>> Begin TEXT BLOCK

If you have more than two cats, you’ll have to arrange individual play sessions to be sure that everyone gets his or her turn. You can still do group sessions using two toys (obviously the cats will have to take turns) but you have to be very aware of who might be backing away from the game. Make sure everyone gets a shot and don’t allow two cats who maybe aren’t on the best of terms to find themselves eye to eye. If you are going to do individual sessions, leave the radio or TV on to create background noise for your other cats. The sound will hopefully cover the familiar sound of the interactive toy off in the distance.
After a group play session, provide everyone with a treat for a job well done. Then go lie down and put a cold cloth over your eyes.

Interactive Play for Behavior Modification

Because a cat is first and foremost a hunter, you can use an interactive toy to switch her focus from something negative to positive. Here’s a common example: your cat hides whenever she hears a strange noise. You look under the bed and find two eyes staring at you in terror. Get out one of your interactive toys and casually move it around the room. There’s a good chance you’ll get your cat to focus on it. She may not come out from under the bed right away, but she’ll at least give the toy some attention. Your casual attitude sends a signal to her that all is okay in the house. The wrong thing to do after she dives under the bed in terror is to reach down and pull her out so you can hold her. The last thing she wants is to be clutched in your arms. First of all, she’d feel confined (cats don’t tend to like that) and second, she’d pick up the message from you that whatever the noise was, it must’ve been something as bad as she thought. Clutching her would be reinforcing her view that the event was the end of the world. Casual playtime, on the other hand, allows her to keep the comforting option of remaining under the bed, but helps her to realize she doesn’t need to.
Cats, like children, require two very specific emotional things from us to feel secure. Affection is one. Humans and animals both benefit from being touched and provided with a reassuring physical connection. What parent doesn’t enjoy holding her child, and what cat owner doesn’t cherish any opportunity to hold or pet her cat? The other thing you must provide is reassurance. For example, parents (much like cat owners) must allow their children to gain confidence by letting them accomplish things on their own. If you are a parent, I’m sure you’ve watched your child try to do something new or maybe even a little scary, such as going down a slide for the first time. Instead of confirming her fears by clutching her in your arms and agreeing that the slide is a big, scary thing, you explain to her how much fun it is. You reassure her that you’ll be at the bottom to catch her but that she’s going to love it. Your reassurance, calm voice, and light manner (maybe you even go down the slide yourself), calm her fears. When she does finally go down the slide, you’re waiting at the bottom, and she immediately forgets the fears she had and wants to do it again! Casual interactive playtime with your troubled cat works the same way. Your impulse may be to hold your cat when she reacts to something scary, but in many cases that may only convince her that her fear is valid. Refocus her attention on something positive by triggering her prey-drive. This doesn’t mean you have to engage her in a riproaring, high-intensity play session, but rather, just shift her focus. Maybe she’ll play—maybe she won’t. What matters is that your casual and calm body language reassures her that she is safe and secure and offers her a little anxiety-relieving distraction.

>> End TEXT BLOCK
>> Begin RECORDS SHOWN

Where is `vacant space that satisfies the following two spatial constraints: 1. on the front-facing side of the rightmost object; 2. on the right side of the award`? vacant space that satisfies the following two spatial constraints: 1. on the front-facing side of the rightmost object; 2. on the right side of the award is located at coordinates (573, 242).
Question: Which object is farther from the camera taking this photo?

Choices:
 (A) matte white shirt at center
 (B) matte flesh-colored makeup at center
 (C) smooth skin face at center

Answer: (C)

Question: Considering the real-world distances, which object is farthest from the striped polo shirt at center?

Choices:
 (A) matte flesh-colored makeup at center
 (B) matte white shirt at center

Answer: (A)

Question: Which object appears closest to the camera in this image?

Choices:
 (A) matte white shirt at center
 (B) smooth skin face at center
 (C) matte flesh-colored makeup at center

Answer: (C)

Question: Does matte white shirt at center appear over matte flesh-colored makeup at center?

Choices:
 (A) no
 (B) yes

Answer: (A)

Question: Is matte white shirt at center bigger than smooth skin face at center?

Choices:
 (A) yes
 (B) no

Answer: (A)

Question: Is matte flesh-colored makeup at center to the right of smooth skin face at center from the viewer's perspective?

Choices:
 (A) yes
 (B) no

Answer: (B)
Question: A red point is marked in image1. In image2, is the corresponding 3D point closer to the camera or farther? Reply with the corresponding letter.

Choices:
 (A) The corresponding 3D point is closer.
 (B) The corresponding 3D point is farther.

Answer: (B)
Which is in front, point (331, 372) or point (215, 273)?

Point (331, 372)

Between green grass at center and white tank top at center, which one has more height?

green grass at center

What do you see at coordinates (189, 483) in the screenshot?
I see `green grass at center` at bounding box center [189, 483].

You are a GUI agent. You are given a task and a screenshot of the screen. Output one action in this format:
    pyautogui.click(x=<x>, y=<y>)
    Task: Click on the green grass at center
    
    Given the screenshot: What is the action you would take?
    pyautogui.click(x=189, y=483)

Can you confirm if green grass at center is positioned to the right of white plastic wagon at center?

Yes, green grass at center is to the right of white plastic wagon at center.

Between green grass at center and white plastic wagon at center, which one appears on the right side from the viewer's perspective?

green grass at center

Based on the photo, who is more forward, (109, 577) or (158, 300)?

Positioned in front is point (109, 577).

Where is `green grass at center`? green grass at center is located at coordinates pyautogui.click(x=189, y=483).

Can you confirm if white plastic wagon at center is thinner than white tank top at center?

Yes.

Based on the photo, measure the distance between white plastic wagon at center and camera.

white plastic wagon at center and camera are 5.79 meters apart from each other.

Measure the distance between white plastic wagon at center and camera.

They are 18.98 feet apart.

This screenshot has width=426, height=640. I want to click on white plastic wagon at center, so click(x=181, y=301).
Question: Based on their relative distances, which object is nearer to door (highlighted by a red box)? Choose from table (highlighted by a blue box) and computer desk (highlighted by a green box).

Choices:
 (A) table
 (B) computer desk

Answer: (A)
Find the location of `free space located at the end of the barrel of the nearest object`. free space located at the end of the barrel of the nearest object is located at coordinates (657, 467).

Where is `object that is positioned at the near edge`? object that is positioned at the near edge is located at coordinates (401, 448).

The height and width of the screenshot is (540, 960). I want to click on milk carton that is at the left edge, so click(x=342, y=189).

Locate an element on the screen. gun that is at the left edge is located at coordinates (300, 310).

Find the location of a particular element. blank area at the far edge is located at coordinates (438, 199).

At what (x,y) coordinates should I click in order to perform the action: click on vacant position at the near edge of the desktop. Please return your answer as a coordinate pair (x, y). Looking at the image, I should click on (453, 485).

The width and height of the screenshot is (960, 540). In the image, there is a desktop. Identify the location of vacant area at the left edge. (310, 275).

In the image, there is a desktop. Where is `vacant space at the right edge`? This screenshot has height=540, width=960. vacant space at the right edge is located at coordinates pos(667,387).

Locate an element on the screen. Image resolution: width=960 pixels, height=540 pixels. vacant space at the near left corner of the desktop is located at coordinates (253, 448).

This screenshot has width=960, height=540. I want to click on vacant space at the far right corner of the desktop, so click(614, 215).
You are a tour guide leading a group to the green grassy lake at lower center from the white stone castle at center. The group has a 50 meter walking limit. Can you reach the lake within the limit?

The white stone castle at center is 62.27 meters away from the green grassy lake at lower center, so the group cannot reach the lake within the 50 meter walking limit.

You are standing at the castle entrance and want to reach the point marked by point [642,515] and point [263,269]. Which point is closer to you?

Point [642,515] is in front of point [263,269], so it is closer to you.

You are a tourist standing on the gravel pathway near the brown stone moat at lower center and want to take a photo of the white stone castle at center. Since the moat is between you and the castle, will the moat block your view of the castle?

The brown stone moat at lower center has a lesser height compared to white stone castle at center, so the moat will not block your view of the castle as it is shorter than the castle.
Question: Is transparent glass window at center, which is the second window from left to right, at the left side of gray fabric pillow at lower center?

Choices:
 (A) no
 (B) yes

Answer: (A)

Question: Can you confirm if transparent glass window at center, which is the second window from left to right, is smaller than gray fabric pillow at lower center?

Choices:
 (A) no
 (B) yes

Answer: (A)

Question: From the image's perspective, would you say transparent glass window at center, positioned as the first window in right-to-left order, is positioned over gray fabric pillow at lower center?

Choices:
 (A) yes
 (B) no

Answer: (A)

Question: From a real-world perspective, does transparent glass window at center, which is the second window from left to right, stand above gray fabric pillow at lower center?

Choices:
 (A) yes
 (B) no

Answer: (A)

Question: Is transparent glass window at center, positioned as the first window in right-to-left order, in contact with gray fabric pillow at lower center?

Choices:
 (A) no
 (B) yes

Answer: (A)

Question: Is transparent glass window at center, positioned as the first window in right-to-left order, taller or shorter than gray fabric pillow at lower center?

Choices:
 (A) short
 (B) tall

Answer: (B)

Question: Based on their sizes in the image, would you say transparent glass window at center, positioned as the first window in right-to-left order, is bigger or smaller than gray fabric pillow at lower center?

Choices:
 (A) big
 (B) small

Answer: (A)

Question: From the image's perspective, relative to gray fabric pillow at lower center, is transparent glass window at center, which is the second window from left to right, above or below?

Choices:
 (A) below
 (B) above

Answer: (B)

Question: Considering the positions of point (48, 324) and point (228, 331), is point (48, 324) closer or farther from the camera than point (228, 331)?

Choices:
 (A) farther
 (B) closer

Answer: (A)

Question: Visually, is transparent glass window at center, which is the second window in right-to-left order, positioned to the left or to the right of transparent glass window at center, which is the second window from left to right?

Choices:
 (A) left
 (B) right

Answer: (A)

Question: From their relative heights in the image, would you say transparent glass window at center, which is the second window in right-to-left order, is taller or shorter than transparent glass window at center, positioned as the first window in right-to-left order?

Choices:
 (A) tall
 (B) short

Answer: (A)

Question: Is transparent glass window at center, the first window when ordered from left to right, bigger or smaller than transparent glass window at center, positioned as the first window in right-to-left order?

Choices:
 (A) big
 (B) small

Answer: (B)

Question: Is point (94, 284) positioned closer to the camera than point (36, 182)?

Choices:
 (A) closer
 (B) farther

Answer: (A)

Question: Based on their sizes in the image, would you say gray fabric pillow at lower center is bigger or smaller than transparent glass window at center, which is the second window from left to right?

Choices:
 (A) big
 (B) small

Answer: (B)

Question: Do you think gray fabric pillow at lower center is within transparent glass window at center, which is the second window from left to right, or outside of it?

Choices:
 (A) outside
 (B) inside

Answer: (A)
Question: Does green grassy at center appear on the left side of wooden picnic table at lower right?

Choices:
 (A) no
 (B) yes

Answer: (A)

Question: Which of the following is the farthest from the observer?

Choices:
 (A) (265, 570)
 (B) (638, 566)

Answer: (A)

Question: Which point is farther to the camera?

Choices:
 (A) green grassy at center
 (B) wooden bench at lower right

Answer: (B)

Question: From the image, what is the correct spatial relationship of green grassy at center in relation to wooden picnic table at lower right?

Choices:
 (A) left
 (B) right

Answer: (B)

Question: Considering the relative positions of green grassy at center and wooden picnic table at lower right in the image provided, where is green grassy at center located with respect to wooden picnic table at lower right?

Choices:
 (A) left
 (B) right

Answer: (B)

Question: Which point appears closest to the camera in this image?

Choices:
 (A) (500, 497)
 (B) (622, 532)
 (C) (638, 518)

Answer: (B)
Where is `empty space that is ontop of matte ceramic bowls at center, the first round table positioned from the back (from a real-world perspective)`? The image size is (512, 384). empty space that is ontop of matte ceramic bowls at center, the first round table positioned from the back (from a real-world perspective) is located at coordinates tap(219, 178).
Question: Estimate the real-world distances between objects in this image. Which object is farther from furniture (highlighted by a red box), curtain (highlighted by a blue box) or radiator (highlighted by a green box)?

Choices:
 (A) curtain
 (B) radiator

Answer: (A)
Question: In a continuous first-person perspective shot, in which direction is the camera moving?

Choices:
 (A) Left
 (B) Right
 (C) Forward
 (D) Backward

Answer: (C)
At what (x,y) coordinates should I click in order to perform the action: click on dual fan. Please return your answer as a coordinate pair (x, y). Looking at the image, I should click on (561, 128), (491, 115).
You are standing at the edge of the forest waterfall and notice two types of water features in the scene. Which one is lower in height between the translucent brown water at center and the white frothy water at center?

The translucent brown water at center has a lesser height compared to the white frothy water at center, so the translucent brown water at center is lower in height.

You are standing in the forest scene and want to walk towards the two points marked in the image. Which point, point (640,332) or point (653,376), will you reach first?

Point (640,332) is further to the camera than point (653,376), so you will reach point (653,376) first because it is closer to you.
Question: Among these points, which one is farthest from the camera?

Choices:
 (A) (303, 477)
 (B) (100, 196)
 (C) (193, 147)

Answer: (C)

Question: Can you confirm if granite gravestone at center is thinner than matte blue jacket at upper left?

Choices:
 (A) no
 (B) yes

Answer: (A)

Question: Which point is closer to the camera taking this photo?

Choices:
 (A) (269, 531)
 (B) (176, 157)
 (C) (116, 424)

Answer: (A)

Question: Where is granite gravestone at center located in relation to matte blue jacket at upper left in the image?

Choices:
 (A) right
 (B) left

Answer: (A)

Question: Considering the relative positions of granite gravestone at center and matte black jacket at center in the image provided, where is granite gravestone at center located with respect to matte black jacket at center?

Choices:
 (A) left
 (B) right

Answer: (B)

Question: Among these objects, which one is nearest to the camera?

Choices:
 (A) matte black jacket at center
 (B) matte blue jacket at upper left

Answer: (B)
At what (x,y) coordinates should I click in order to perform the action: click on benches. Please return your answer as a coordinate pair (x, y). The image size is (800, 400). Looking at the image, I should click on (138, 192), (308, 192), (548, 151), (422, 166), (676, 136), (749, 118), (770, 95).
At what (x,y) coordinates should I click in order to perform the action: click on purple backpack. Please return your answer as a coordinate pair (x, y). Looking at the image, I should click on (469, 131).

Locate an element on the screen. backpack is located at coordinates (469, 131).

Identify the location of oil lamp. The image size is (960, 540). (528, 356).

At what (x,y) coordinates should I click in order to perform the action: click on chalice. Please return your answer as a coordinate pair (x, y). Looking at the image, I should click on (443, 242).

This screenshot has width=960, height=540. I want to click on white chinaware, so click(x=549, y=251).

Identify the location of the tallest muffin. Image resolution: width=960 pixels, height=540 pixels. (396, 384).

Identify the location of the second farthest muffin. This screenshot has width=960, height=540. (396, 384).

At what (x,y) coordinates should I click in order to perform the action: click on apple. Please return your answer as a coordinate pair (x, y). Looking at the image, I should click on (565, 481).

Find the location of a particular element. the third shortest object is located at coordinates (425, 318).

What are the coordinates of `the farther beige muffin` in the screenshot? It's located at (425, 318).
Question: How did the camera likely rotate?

>> End RECORDS SHOWN

**REQUEST 1**
Answer these questions from the cat-play text:
(a) What should be left on to create background noise during individual play sessions?
(b) What should everyone get after a group play session?
(c) What two emotional things do cats need from us to feel secure?
**REQUEST 2**
Supply the next part of the cat-play text, continuing from its last sentence.
The records are separate material, unrelated to the cat-play text.

**RIGHT ANSWER 1**
(a) The radio or TV.
(b) A treat.
(c) Affection and reassurance.

**RIGHT ANSWER 2**
You can use toys to counteract many negative situations. Play sessions can help two cats who don’t get along by distracting them from focusing so intensely on each other. As soon as you see the tension building, pull out a couple of toys. The cats become distracted by the toys. As they play (remember, use two toys so they don’t have to compete), they begin to associate fun playtime with being together. They get used to being in the same room without having tension.
Interactive toys can also be used to help combat emotional problems; they could possibly reignite a depressed cat’s spark for life. Interactive sessions can also help a cat become more comfortable in a new home. And cats who tend to be aggressive benefit from this sort of play because they can take their aggression out on the toy instead of their owners or other pets.
If your cat hates your new spouse or significant other, have that person engage in most of the interactive play sessions. This will help build trust at a safe distance from the cat’s point of view. Through play, the cat will begin to associate the spouse with positive experiences.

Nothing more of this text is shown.